Here is how I would approach this kind of task now, distilled:

  1. Pull the raw signal first, tighten the mapping later. Store a raw sample per type, use tolerant extractors, and confirm the real shape from live data. Do not block on a perfect schema.
  2. Probe the boundary before you build on it. The docs tell you what exists; only probing tells you what you have — and half of it is things you did not know to ask for.
  3. Own the derivation. If they will not sell you the number, rebuild it from raw — and calibrate against ground truth. It turns out readiness is basically one measurement: ≈ 2.85 × last-night-deep-HRV − 31, r ≈ 0.97. The proprietary score is a straight line.

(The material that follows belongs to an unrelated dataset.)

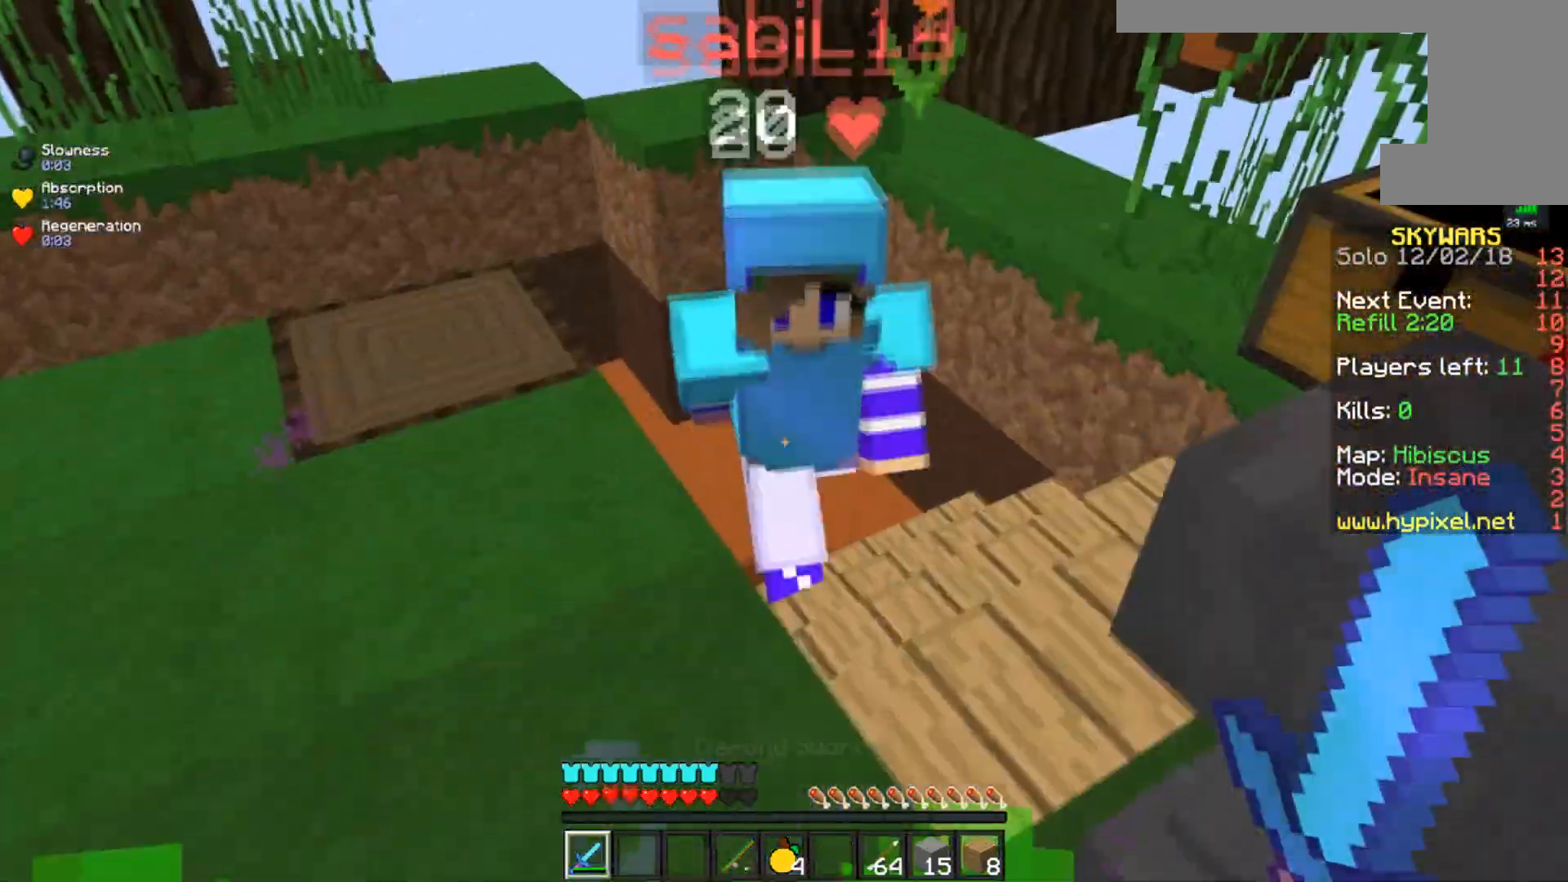
{"keys": ["w"], "mouse": ["left", "right"], "events": [[167, "mouse_right", "down"], [217, "space", "up"], [451, "d", "up"]]}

  4. Build a tool that outlives the task. A model plus a workflow you run every day beats a clever one-off script.

And there is the quiet part. Once the data was mine, formulas in front of me, it stopped flattering me. The honest read turned out to be mundane, plainer than any of the fancy metrics: eight hours at a desk with my heart at 68, and a year of runs where I had quietly traded all my intensity for easy volume. A graph I own will tell you that. A dial you rent will not.